#### PASSAGE TO READ
==*==

Notes on validome test suite / validators comparison

Hello,

While the W3C validator has its own (limited, admittedly) test suite,  
it is often useful to test it against some other collections of test  
documents. One such collection is the "test suite" for validome  
(another excellent (X)html validator) which I use now and then.

http://www.validome.org/lang/en/errors/ALL

Unfortunately, this "test suite" has a number of serious shortcomings:
- some tests are actually wrong
- most of the tests are missing references to the spec, making some  
arguable tests hard to justify
- the test results / validators comparison page (linked above) has  
validome "pass" all the tests, compared to other validators  
(including W3C's) failing a large number of tests. This tickles my  
sense of humor to no end...

While using the results of a test suite for marketing purposes may be  
fair game, it is not, however, acceptable when 1) the test suite is  
tweaked to show only the test one's product passes 2) expected test  
results are not justified 3) some of the "pass"es are very dubious  
and 4) the test results are outdated and/or show other tools failing,  
when their current version passes, sometimes better than the  
purportedly perfect one.

That is not to say that I consider the test suite useless or  
dishonest. But it gets close to it unless the tests get justified  
with authoritative references, test results properly dated and tested  
versions mentioned, and obvious bias avoided. In this perspective,  
here are the notes I took while checking the current and dev versions  
of the markup validator. I strongly suggest that the validators  
comparison page and associated tests be updated, fixed, and clarified  
according to these notes. If the validome team cannot keep an up to  
date table of the test results, then this page should be replaced  
with a list of the test cases, but not make false claims about other  
tools.



* http://www.validome.org/out/ena1004
Validome yields a fatal error here, claiming that the document is not  
valid.
This is actually incorrect, the document is valid XML as far as I can  
tell.
W3C Markup validator passes it as valid XML.

* http://www.validome.org/out/ena1005
The comparison page is incorrect. The W3C Markup validator reports  
the error.

* http://www.validome.org/out/ena1007
The comparison page is incorrect. The W3C Markup validator reports  
the error.
Validome also considers the typo in the XML decl as a fatal error,  
while the W3C Markup Validator shows the offending markup and  
proceeds to check the document.

* http://www.validome.org/out/ena1011
<?xml version="1.0" encoding="#"?>
Syntax of encoding in XML decl is bogus.
The comparison page is incorrect. The W3C Markup validator reports  
the error.
Validome also considers the typo in the XML decl as a fatal error,  
while the W3C Markup Validator shows the offending markup and  
proceeds to check the document.

* http://www.validome.org/out/ena1012
<?xml version="1.0" encoding="9ISO-8859-1"?>
Syntax of encoding in XML decl is bogus.
The comparison page is incorrect. The W3C Markup validator reports  
the error.
Validome also considers the typo in the XML prolog as a fatal error,  
while the W3C Markup Validator shows the offending markup and  
proceeds to check the document.

==*==

#### ACTION ITEM A
Reproduce the lines of the collected data from the one containing "Judge by the" through the one containing "the metal crowd barrier", with both end lines included.
The collected data has no connection to the validome notes.

#### Collected data

==*==

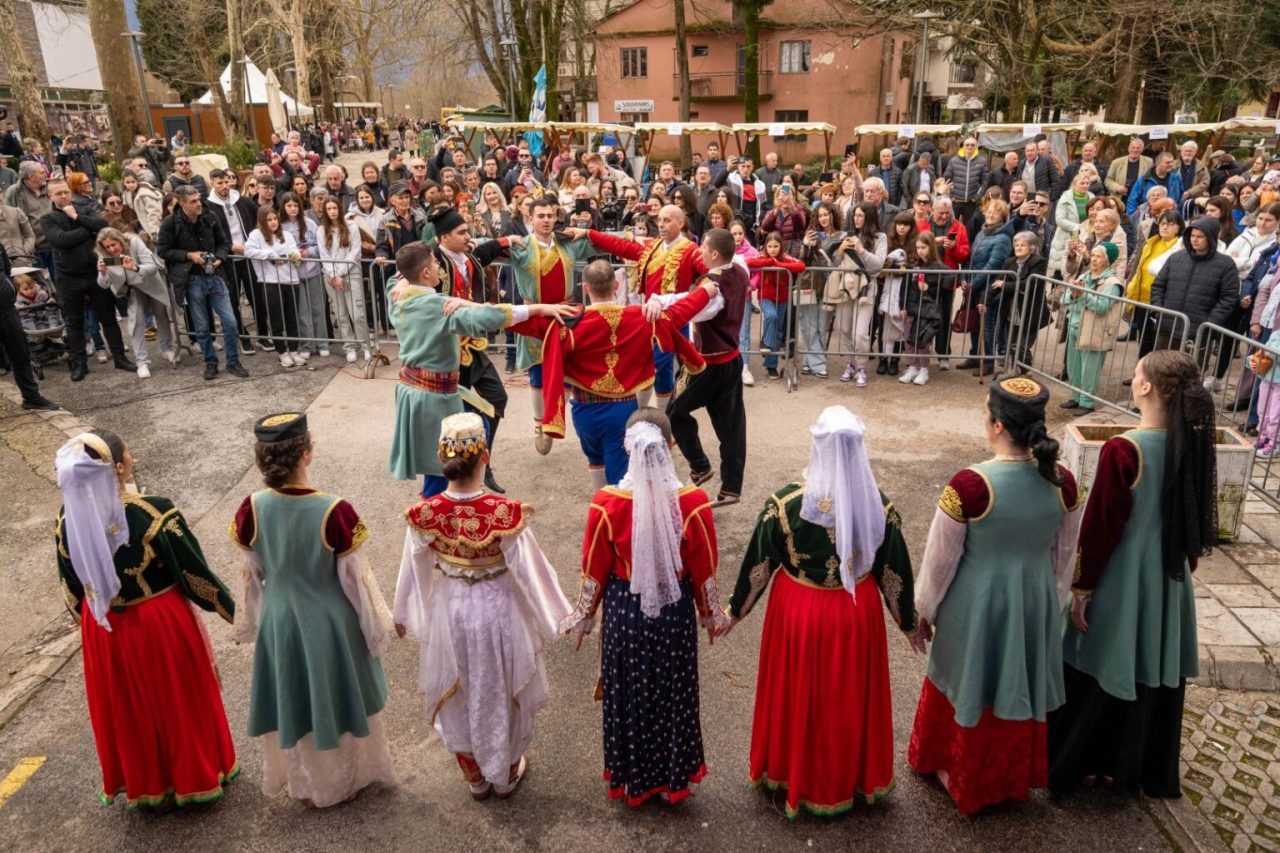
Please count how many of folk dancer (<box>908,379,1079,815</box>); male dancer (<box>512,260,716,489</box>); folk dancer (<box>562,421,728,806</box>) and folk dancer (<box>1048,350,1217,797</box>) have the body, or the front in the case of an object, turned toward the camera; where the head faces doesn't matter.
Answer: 0

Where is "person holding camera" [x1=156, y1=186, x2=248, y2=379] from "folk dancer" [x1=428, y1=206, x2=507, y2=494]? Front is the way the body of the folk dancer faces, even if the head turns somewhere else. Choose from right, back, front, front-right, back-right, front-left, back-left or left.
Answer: back

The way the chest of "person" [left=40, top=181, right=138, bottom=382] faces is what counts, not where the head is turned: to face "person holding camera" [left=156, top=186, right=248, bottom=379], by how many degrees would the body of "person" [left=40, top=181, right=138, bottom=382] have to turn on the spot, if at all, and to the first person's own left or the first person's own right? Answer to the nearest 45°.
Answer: approximately 45° to the first person's own left

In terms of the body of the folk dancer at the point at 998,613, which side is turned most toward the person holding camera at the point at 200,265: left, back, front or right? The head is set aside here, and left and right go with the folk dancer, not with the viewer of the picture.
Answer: front

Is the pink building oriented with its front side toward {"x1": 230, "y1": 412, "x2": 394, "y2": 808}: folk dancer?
yes

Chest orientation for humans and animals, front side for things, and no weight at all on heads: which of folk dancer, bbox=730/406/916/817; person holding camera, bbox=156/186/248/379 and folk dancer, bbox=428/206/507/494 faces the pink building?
folk dancer, bbox=730/406/916/817

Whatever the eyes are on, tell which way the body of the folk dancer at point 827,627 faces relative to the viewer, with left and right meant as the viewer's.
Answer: facing away from the viewer

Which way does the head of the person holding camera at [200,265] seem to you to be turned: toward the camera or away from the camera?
toward the camera

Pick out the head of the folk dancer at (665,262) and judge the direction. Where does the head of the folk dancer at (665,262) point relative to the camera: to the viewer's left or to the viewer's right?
to the viewer's left

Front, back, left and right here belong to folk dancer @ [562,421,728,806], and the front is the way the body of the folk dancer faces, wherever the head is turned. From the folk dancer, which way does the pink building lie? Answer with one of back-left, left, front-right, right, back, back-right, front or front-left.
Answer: front

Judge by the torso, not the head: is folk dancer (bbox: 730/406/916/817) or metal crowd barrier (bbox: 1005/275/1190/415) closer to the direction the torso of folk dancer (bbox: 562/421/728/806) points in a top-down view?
the metal crowd barrier

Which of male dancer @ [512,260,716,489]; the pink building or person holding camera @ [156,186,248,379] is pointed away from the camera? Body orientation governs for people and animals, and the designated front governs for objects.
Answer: the male dancer

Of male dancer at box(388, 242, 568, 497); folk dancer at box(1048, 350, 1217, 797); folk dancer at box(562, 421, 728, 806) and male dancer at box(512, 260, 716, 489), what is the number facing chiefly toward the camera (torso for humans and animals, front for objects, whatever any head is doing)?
0

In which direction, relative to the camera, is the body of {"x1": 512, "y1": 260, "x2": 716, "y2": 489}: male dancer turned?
away from the camera

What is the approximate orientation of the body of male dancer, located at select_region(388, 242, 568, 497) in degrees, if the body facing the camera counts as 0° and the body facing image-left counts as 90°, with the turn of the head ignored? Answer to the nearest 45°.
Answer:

==*==

#### ACTION ITEM B
Answer these from the validome notes, one line each:
(i) For ena1004, what does Validome yield and claim about the document?
(ii) When the W3C Markup Validator meets the typo in the XML declaration, what does it do?
(iii) What encoding value appears in the XML declaration quoted for ena1012?

#### RESPONSE BOX A
Judge by the torso, not the head: is folk dancer (bbox: 730/406/916/817) or metal crowd barrier (bbox: 1005/275/1190/415) closer to the direction the torso of folk dancer (bbox: 562/421/728/806) points in a top-down view?
the metal crowd barrier

#### RESPONSE BOX B
(i) A fatal error, claiming that the document is not valid.
(ii) It shows the offending markup and proceeds to check the document.
(iii) "9ISO-8859-1"